Homeopathy, or “Similia Similibus Curentur,” is a therapeutic approach grounded in the identification of drug molecules that, due to their similar functional groups, are capable of competing with disease-causing molecules for binding to biological targets. This methodology relies on observing the similarity of symptoms produced by the disease and those the drug can induce in healthy individuals, thereby deactivating the disease-causing molecules through the binding action of molecular imprints derived from the drug. The future recognition of homeopathy as a scientific discipline hinges on our ability to demonstrate to the scientific community that “Similia Similibus Curentur” is based on the naturally occurring phenomenon of competitive relationships between chemically similar molecules, as explained in modern biochemistry. Once this connection is clearly established, homeopathy’s status as a scientific practice will inevitably be recognized.

Only way the medicinal properties of a drug substance could be transmitted to and preserved in a medium of water-ethanol mixture during homeopathic POTENTIZATION without any single drug molecule remaining in it is by preserving the conformational details of its functional groups by a process of MOLECULAR IMPRINTING, since the conformational properties of functional groups of drug molecules play a decisive role in biomolecular interactions.

Active principles of homeopathy drugs potentized above 12 c are molecular imprints of FUNCTIONAL GROUPS of drugs molecules used as templates for potentization process. When introduced into living system as therapeutic agent, these molecular imprints act as artificial binding pockets for the pathogenic molecules having functional groups that are similar to the template molecules used for potentization. As we know, a state of pathology arises when some endogenous or exogenous molecules having functional groups having functional groups similar to those of natural ligands of a biological target competitively bind to that target and produce molecular inhibitions. Removing these molecular inhibitions amounts to cure. Once you understand this biological mechanism, you will realize that molecular imprints of natural ligands also can act as therapeutic agents by binding to pathogenic molecules that compete with the natural ligands.
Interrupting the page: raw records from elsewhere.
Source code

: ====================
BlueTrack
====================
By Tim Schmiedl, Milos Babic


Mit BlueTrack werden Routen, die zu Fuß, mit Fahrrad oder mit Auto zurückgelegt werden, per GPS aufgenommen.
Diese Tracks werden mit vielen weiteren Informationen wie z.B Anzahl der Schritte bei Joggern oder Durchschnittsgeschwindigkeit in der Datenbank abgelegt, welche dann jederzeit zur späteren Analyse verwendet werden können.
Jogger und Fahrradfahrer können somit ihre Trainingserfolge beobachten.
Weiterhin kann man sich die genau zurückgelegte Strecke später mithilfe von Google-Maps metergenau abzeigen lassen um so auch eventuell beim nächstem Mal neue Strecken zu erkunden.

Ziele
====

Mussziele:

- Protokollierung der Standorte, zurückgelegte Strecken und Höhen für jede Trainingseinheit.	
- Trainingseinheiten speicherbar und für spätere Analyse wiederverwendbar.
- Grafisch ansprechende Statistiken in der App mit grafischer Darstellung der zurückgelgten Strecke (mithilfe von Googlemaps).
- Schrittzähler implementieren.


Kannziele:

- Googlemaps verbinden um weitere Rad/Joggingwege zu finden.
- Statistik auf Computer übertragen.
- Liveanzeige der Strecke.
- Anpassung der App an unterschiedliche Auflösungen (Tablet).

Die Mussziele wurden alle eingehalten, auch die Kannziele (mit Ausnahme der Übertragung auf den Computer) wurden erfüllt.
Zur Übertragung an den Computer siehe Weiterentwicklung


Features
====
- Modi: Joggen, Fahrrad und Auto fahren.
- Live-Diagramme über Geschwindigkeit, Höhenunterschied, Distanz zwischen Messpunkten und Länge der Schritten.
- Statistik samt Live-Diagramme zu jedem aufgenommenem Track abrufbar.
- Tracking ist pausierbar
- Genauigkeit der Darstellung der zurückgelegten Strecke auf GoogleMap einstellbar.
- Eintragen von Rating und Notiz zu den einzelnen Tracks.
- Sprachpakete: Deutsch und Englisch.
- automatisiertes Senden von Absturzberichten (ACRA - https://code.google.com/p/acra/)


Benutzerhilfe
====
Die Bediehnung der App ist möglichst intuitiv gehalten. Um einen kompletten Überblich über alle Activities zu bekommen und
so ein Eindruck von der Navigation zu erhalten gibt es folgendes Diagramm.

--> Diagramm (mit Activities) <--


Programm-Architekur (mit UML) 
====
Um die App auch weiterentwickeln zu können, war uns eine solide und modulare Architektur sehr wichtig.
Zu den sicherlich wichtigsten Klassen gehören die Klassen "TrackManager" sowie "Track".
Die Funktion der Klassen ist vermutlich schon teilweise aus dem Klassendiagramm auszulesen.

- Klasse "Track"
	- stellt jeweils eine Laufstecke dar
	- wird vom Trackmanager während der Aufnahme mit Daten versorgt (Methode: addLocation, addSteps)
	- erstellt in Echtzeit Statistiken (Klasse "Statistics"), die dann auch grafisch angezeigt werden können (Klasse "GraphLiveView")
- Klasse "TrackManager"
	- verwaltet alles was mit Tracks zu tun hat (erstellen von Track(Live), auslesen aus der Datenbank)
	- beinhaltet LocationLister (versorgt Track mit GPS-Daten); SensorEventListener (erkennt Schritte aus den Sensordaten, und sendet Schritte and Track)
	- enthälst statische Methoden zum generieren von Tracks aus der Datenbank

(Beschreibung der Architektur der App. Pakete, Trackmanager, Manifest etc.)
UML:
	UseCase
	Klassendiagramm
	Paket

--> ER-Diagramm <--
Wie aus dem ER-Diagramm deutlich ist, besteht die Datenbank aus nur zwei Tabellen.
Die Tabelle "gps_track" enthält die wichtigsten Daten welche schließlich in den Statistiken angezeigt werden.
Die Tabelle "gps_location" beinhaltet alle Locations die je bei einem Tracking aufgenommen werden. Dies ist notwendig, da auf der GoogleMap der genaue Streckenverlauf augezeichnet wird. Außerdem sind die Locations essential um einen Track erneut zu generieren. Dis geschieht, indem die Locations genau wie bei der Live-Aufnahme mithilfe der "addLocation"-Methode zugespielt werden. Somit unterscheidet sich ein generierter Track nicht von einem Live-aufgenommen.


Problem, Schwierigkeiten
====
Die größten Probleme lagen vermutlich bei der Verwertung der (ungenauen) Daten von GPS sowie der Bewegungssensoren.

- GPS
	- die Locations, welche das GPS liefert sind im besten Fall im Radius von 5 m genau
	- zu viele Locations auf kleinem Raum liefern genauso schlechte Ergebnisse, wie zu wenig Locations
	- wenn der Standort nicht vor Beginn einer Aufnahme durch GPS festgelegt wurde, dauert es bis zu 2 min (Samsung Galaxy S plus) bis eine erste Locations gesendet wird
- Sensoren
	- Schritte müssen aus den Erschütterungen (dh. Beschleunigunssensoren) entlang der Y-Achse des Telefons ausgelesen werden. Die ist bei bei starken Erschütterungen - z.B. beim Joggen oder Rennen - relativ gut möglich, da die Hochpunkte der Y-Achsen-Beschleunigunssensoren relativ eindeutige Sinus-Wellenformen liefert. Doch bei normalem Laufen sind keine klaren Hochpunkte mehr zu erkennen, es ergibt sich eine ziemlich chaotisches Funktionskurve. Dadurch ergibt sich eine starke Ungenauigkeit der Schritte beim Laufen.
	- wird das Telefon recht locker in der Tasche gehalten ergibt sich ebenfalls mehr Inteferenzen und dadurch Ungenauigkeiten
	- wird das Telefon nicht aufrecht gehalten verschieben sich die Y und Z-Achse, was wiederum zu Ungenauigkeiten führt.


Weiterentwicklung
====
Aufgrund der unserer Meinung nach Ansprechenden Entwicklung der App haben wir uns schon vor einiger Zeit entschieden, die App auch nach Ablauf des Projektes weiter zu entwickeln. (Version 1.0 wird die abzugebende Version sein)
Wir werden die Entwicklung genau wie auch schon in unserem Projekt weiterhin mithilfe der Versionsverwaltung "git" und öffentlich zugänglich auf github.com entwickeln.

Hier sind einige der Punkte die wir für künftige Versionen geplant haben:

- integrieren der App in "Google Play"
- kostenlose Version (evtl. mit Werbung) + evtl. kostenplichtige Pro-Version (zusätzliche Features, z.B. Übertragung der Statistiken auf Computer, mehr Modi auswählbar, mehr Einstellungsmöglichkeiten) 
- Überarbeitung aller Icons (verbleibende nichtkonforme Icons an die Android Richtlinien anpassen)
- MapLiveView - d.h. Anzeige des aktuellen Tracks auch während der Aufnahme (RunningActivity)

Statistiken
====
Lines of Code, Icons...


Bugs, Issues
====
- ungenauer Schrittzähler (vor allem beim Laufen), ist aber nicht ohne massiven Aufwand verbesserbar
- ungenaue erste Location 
As per the scientific perspective based on the understanding of functional groups involved in pathology and therapeutics, MIT homeopathy proposes to formulate a comprehensive combination containing potentized forms of selected drug substances, pathogenic agents and biological ligands that can provide all the diverse types of molecular imprints of all functional groups involved in ADHD, that could act as wide spectrum therapeutic agent against this complex disease condition.